Der Kläger hat erstinstanzlich behauptet, die Kollision habe erhebliche Schubkräfte auf sein Fahrzeug auch von vorn ausgelöst. Er habe unfallbedingt ein HWS-Trauma erlitten und sei vom 13.4. bis 27.4.2006 zu 100 %, vom 28.4. bis 4.5.2006 zu 40 % erwerbsunfähig gewesen. Wegen der Ostertage und wegen der sich erst in den Tagen nach dem Unfall verschlimmernden Schmerzen habe er sich nicht unmittelbar nach dem Unfall in ärztliche Behandlung begeben. Als Schadensersatz hat er die o.g. Aufwendungen sowie einen Differenzbetrag von 5 Euro auf eine Auslagenpauschale von 30 Euro geltend gemacht, auf die die Beklagte vorgerichtlich 25 Euro gezahlt hat. Als Schmerzensgeld hat der Kläger einen Betrag von mindestens 1.000 Euro für angemessen gehalten.

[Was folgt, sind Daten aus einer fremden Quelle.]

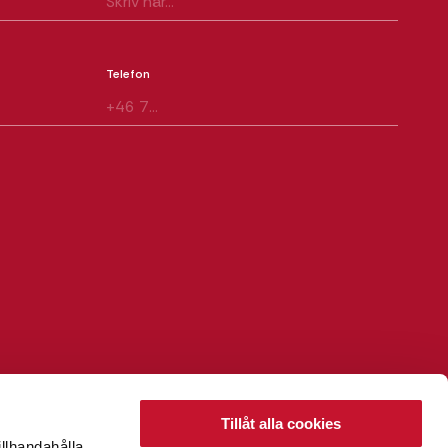
Telefon
Tillåt alla cookies
illhandahålla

Die Beklagte hat bestritten, dass bei einem Seitenaufprall – wie vorliegend – ein HWS-Trauma verursacht werden könne. Dem Attest des erstbehandelnden Arztes … komme vorliegend keine Beweiskraft für die behauptete Verletzung zu.

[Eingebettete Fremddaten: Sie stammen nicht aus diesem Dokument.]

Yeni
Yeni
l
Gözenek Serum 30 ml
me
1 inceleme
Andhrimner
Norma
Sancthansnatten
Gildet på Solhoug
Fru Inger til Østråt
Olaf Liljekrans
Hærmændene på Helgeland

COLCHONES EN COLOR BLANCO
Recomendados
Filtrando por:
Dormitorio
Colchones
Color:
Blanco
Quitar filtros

Das Erstgericht hat die Klage abgewiesen und im Wesentlichen ausgeführt, der Kläger habe den ihm obliegenden Vollbeweis nicht geführt. Es stehe nicht mit an Sicherheit grenzender Wahrscheinlichkeit fest dass der Kläger unfallbedingt eine HWS-Distorsion erlitten habe. Der ärztliche Bericht des erstbehandelnden Arztes, der lediglich das Vorhandensein subjektiver Symptome bestätigte, sei ebenso wenig als Beweis geeignet, wie das Angebot, den Arzt als Zeugen zu vernehmen. Nach dem Röntgenbild seien keine Anzeichen einer knöchernen Verletzung sichtbar; letztlich handele es sich um eine Verdachtsdiagnose. Die vom Kläger geschilderten Beeinträchtigungen könnten alle möglichen Ursachen haben, so dass auch der zeitliche Zusammenhang zu dem Unfallereignis kein schlüssiges Indiz für die Unfallbedingtheit darstellte. Bei dem Kläger seien weder Übelkeit, noch Erbrechen oder Schluckbeschwerden aufgetreten. Für die Einholung weiterer technischer oder medizinischer Gutachten fehle es an den erforderlichen Anknüpfungstatsachen. Die diagnostizierte Steilstellung der Wirbelsäule gäbe aus wissenschaftlicher Sicht keinen hinreichenden Anhaltspunkt. Hinsichtlich der weiteren Einzelheiten des erstinstanzlichen Sach- und Streitstands wird auf das erstinstanzliche Urteil verwiesen (§ 540 ZPO).
Mit seiner Berufung verfolgt der Kläger seine ursprünglichen Klageanträge weiter. Er rügt, das Amtsgericht habe die Anforderungen an den Nachweis einer HWS-Distorsion überspannt. Die Röntgenaufnahme habe eine Stauchverletzung des Klägers erwiesen. Die Beweiswürdigung des Amtsgerichts, das vorgelegte Attest widerlege eine HWS-Verletzung, sei unhaltbar. Der Erstrichter hätte somit den vom Kläger zur Unfallursächlichkeit angebotenen Beweis erheben müssen, nämlich die Einholung eines medizinischen sowie eines technischen Gutachtens, der Vernehmung der Ehefrau des Klägers sowie des behandelnden Arztes sowie einer abschließenden Parteivernehmung des Klägers. Hilfsweise beantragt der Kläger, die Sache an das Amtsgericht zurückzuverweisen.